Suppose you wanted to know whether changing the legal drinking age, or alcohol purchase age, would affect outcomes among the cohort subject to the change. A lot of folks will reach for a Regression Discontinuity Design to compare outcomes for those who've just reached the minimum drinking age with those just under it (who are otherwise pretty similar other than a small age difference), and then claim that increasing the drinking age would reduce harms by the magnitude of that discontinuity extended over the interval, or that reducing the drinking age would similarly increase harms.
The problem with that approach is that you're identifying not just on reaching the legal age, but also on having a big birthday milestone. And you could also be picking up effects of inexperienced drinkers. Pretty hard to tell whether the RDD is really catching a drinking age effect or a mix of birthday and experience effects. Hard, that is, unless you actually have a country that changed the purchase age. Stillman and Boes showed that despite an effect showing up in RDD with the New Zealand change from 20 to 18, that effect doesn't extend to a longer term difference-in-difference analysis that tracks actual changes for the affected cohort.
I'd summarised last year:
They also make an important point on method, and I thank Steven for having explained this one to me slowly; hopefully I've understood it properly. Now recall that they found no effect of the law change on traffic accidents: changing the alcohol purchase age from 20 to 18 did not increase the accident rate among youths. Nevertheless, results from a regression discontinuity design comparing accident rates among kids just under the alcohol purchase age with those just over the alcohol purchase age shows an increase in accidents on reaching the alcohol purchase age after the law change. Why could there be an effect in RDD but not overall? Either the RDD is picking up the effect of the alcohol purchase age on the cohort of inexperienced drinkers who change their behaviour on reaching 18 and experience worsened outcomes, or it's picking up a particular changed behaviour around the time of the birthday. We would have overestimated the effects on traffic accidents for 18-19 year olds by extrapolating from the discontinuity around the 18th birthday.So - we should be wary of RDD estimates of the effects of the alcohol purchase age.

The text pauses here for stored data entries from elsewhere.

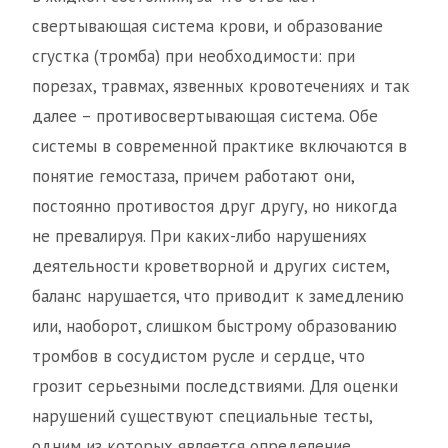
свертывающая система крови, и образование
сгустка (тромба) при необходимости: при
порезах, травмах, язвенных кровотечениях и так
далее – противосвертывающая система. Обе
системы в современной практике включаются в
понятие гемостаза, причем работают они,
постоянно противостоя друг другу, но никогда
не превалируя. При каких-либо нарушениях
деятельности кроветворной и других систем,
баланс нарушается, что приводит к замедлению
или, наоборот, слишком быстрому образованию
тромбов в сосудистом русле и сердце, что
грозит серьезными последствиями. Для оценки
нарушений существуют специальные тесты,
одним из которых является определение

But, we only know this because New Zealand actually had the policy change so we can compare actual outcomes with those estimated by the RDD. Now, suppose you're in a country that hasn't reduced its drinking age and you want to estimate what the effect of decreasing the drinking age might be. If you ran an RDD looking at the effect of reaching the age of majority on traffic accidents, took the break around the birthday as being the effect of being able to drink, then extrapolated that effect back across the cohort of younger drinkers who would be eligible to drink under a different minimum legal drinking age, you could pretty easily be overestimating the likely effect of a real change in the alcohol purchase age. The RDD picks up the effect of reaching the legal drinking age rather than the effect that would obtain by lowering the legal drinking age.

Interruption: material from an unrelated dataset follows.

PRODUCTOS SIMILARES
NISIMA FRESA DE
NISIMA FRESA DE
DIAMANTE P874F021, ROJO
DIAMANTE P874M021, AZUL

Well, unless you have preferences over outcomes and want it to look like there's a big effect. In that case, RDD's great.
Toumbourou, Kypri, Jones and Hicki survey the literature other than Stillman's work and conclude that the drinking age should jump. Lindo and Siminski reply in a letter to the Medical Journal of Australia:
Toumbourou and colleagues argue that the Australian legal age for buying alcohol should be increased. However, they overstate their case by only citing research that supports their position, giving an impression of scientific consensus on several key issues when there is strong contrary evidence.They note the Boes and Stillman work ignored by Toumbourou et al.
Toumbourou, Kypri, Jones and Hicki's reply? That the Boes and Stillman paper can be ignored because it's not yet published.
Second case? A piece in the American Journal of Preventative Medicine, again using RDD to claim that Quebec should hike its drinking age, with zero reference to the Boes and Stillman critique.
If only econ journals published as quickly as do some other fields' journals, or, better, that some other fields took the time to get expert referees in to provide comment on technique. Hopefully this will change when the Boes and Stillman work finally comes out. I'm not all that optimistic, but hopeful.